We were instructed that the python function must be in the following form: (for example, to calculate the area of y = 2x + 3 between x=1 and x=2 )
integrate( 2 * x + 3, 1, 2 )
(it should return the area below)
and we are not allowed to use/import any libraries other than math (and the built in integration tool is not allowed either).
Any idea how I should go about it? When I wrote the program, I always get x is undefined, but if I define x as a value ( lets say 0 ) then the 2*x+3 part in the parameters is always taken as a value instead of a math equation, so I can't really use it inside?
It would be very helpful, not just to this assignment, but many in the future if I know how a python function can take a math equation as parameter, so thanks alot.
Let's say your integration function looks like this:
def integrate(func, lo_x, hi_x):
#... Stuff to perform the integral, which will need to evaluate
# the passed function for various values of x, like this
y = func(x)
#... more stuff
return value
Then you can call it like this:
value = integrate(lambda x: 2 * x + 3, 1, 2)
edit
However, if the call to the integration function has to look exactly like
integrate( 2 * x + 3, 1, 2 )
then things are a bit trickier. If you know that the function is only going to be called with a polynomial function you could do it by making x an instance of a polynomial class, as suggested by M. Arthur Vaïsse in his answer.
Or, if the integrate( 2 * x + 3, 1, 2 ) comes from a string, eg from a command line argument or a raw_input() call, then you could extract the 2 * x + 3 (or whatever) from the string using standard Python string methods and then build a lambda function from that using exec.
Here come an implementation that fill the needs I think. It allow you to define mathematical function such as 2x+3 and propose an implementation of integral calculation by step as described here [http://en.wikipedia.org/wiki/Darboux_integral]
import math
class PolynomialEquation():
""" Allow to create function that are polynomial """
def __init__(self,coef):
"""
coef : coeficients of the polynome.
An equation initialized with [1,2,3] as parameters is equivalent to:
y = 1 + 2X + 3X²
"""
self.coef = coef
def __call__(self, x):
"""
Make the object callable like a function.
Return the value of the equation for x
"""
return sum( [self.coef[i]*(x**i) for i in range(len(self.coef)) ])
def step_integration(function, start, end, steps=100):
"""
Proceed to a step integration of the function.
The more steps there are, the more the approximation is good.
"""
step_size = (end-start)/steps
values = [start + i*step_size for i in range(1,steps+1)]
return sum([math.fabs(function(value)*step_size) for value in values])
if __name__ == "__main__":
#check that PolynomialEquation.value works properly.

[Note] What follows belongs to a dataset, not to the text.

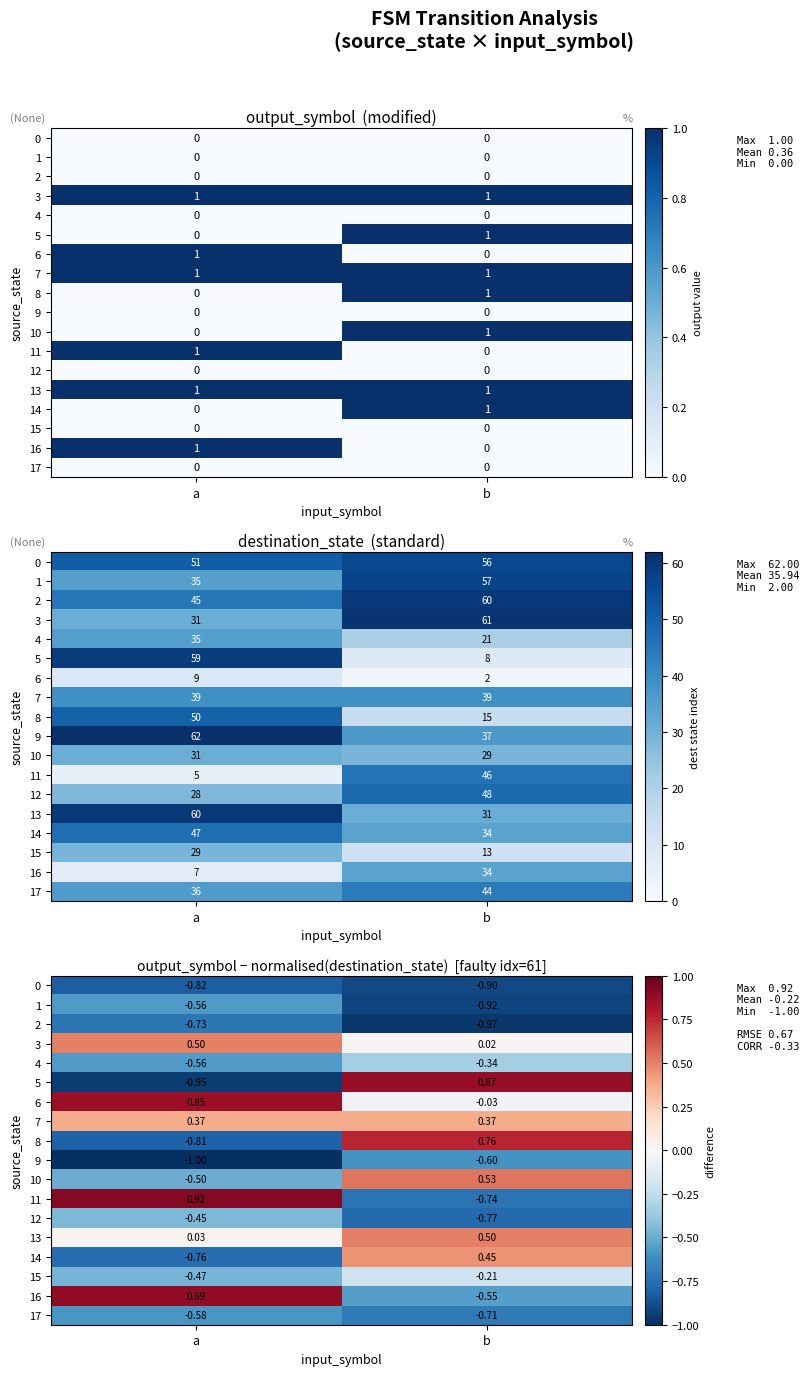

What is the total value across all series at a?

-4.6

Assert make the program crash if the test is False.
#y = 2x+3 -> y = 3+2x -> PolynomialEquation([3,2])
eq = PolynomialEquation([3,2])
assert eq(0) == 3
assert eq(1) == 5
assert eq(2) == 7
#y = 1 + 2X + 3X² -> PolynomialEquation([1,2,3])
eq2 = PolynomialEquation([1,2,3])
assert eq2(0) == 1
assert eq2(1) == 6
assert eq2(2) == 17
print(step_integration(eq, 0, 10))
print(step_integration(math.sin, 0, 10))
EDIT : in truth the implementation is only the upper Darboux integral. The true Darboux integral could be computed if really needed by computing the lower Darboux integral ( replace range(1, steps+1) by range(steps) in step_integration function give you the lower Darboux function. And then increase the step parameter while the difference between the two Darboux function is greater than a small value depending on your precision need (could be 0.001 for example). Thus a 100 step integration is suppose to give you a decent approximation of the integral value.